«C'est notre dernière exposition. Nous avons décidé de fermer», annonce Antonia Donzé-van Saanen avec un peu de tristesse dans le voix. Avec Jean-Jacques Donzé, elle a ouvert à Lausanne la Galerie Donzévansaanen en août 2002 seulement. «Nous voulions présenter de jeunes artistes et nous devons reconnaître que le projet n'est pas viable. D'ailleurs, je m'interroge beaucoup sur la fonction des galeristes aujourd'hui», précise l'historienne de l'art, qui avait pourtant adopté un fonctionnement atypique, du moins dans nos contrées, en faisant parfois appel à des curateurs extérieurs. Ce dernier accrochage a d'ailleurs été confié à la Genevoise Eveline Notter et questionne justement la notion d'échange commercial autour des œuvres.

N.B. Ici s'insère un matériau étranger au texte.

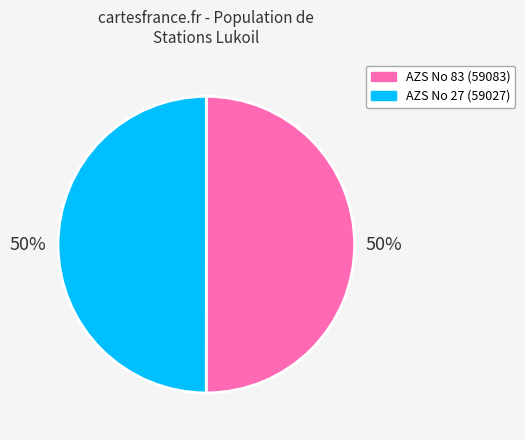

Is the sum of AZS No 83 (59083) and AZS No 27 (59027) greater than half?

Yes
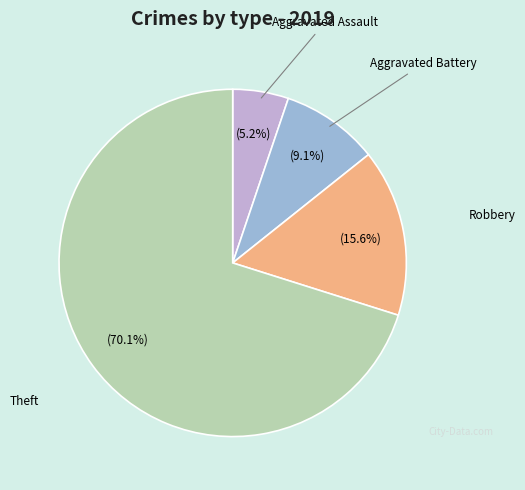

Is there a majority slice in this chart?

Yes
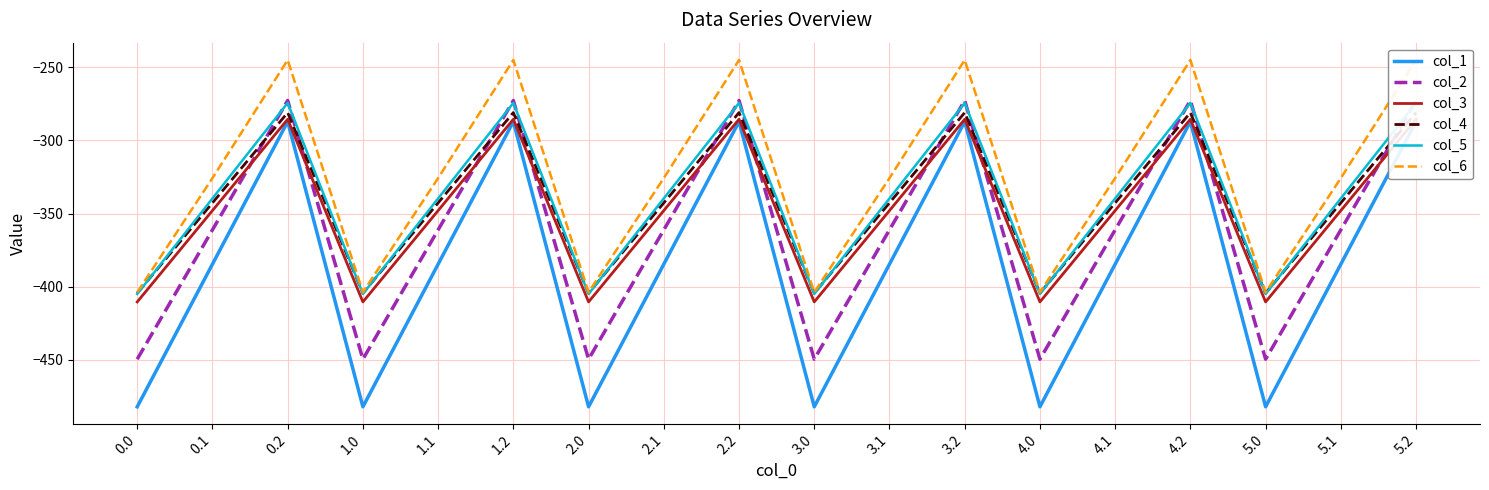

Which label corresponds to the largest value in the chart?

0.2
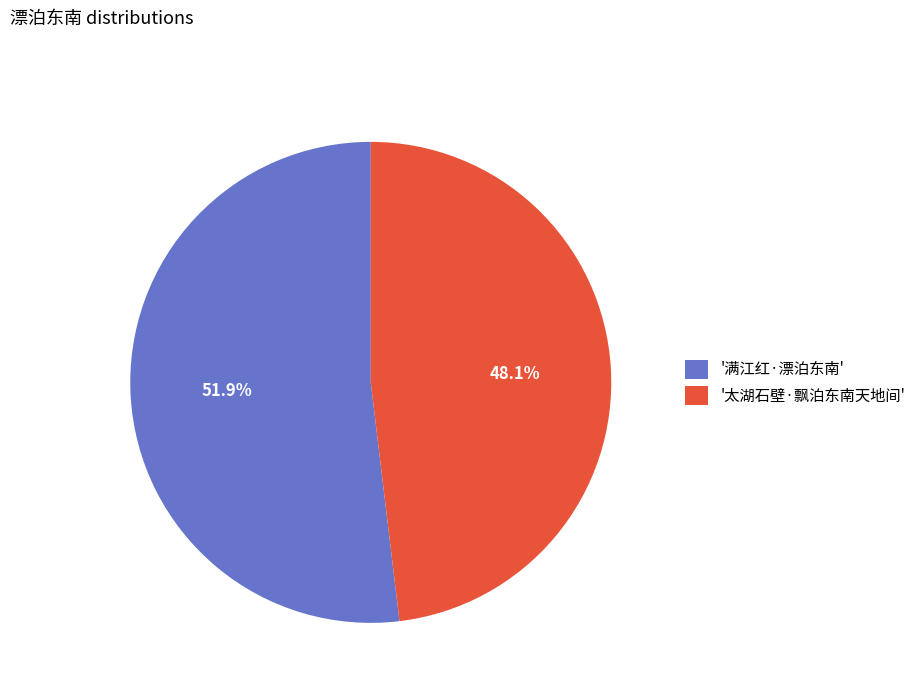

Combined, do '满江红·漂泊东南' and '太湖石壁·飘泊东南天地间' account for over 50%?

Yes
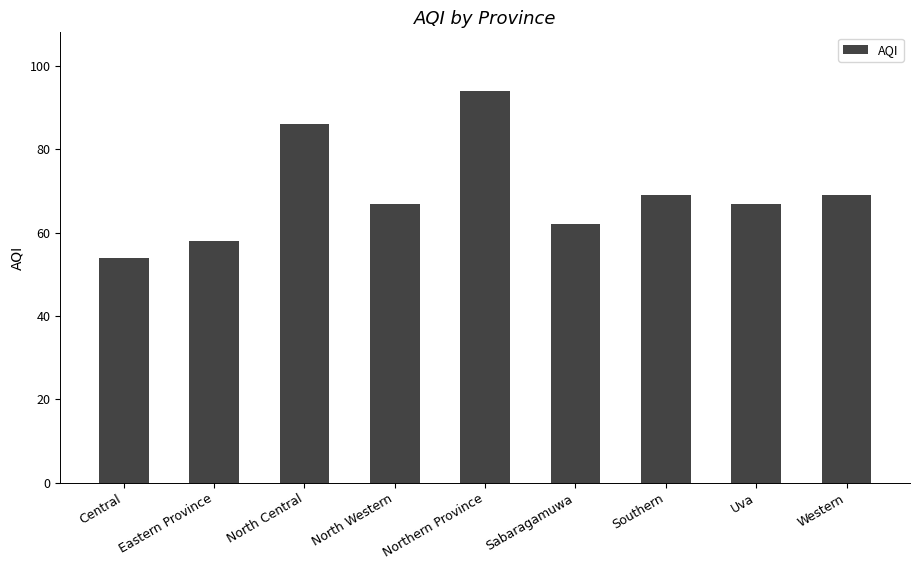

What is the value of the 5th bar from the left?

94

L'an dernier, Eveline Notter proposait dans la même galerie l'exposition Tout doit disparaître qui évoquait tant le thème de la disparition inhérent aux œuvres que le marché de l'art. Cette fois, Negociation: for Love or Money? interroge la façon dont l'art peut devenir objet d'amour et/ou acquérir une valeur marchande. Le visiteur a ainsi le choix, lorsqu'il convoite une œuvre, d'exprimer son désir avec une surenchère par rapport au prix indiqué, ou avec une lettre enflammée, passionnée. A l'artiste de choisir parmi ces différentes formes d'intérêt. Puis à s'arranger éventuellement avec son galeriste.

Séductions perverses

Malheureusement, peu de visiteurs se sont prêtés à ce jeu. Une poignée de messages, la plupart rédigés à la va-vite, peuvent être consultés. Peut-être le choix des œuvres explique ce qui s'apparente sans doute plus à du désarroi qu'à du désintérêt. Signées par des artistes pour la plupart déjà renommés, toutes sont en lien avec le dessinw et avec la séduction. Séduction sans doute, l'autoportrait photographique en nu musclé et tatoué portant escarpins à talons de Jean-Luc Verna. Ou les œuvres finalement assez subtiles d'Ingrid Luche, en strass incrustés dans le mur. Ou encore l'installation d'Anne-Lise Coste qui abreuve le visiteur de «I Love You». Mais, mis à part le Joli Cœur dessiné à l'encre de Chine par Pierre Vadi sur une couverture, les œuvres en sous-sol (Damien Deroubaix, Katia Bassanini, Marc Bauer…) impliquent des relations à l'amour et au sexe plus perverses. Et, sans manquer d'intérêt, ne favorisent guère les déclarations publiques.

Negociation: for Love or Money? Galerie Donzévansaanen (Cité-Derrière 20-28, Lausanne, tél. 021/312 48 48). Ma-ve 13h30-18h30, sa 12h30-17h30. Jusqu'au 19 décembre.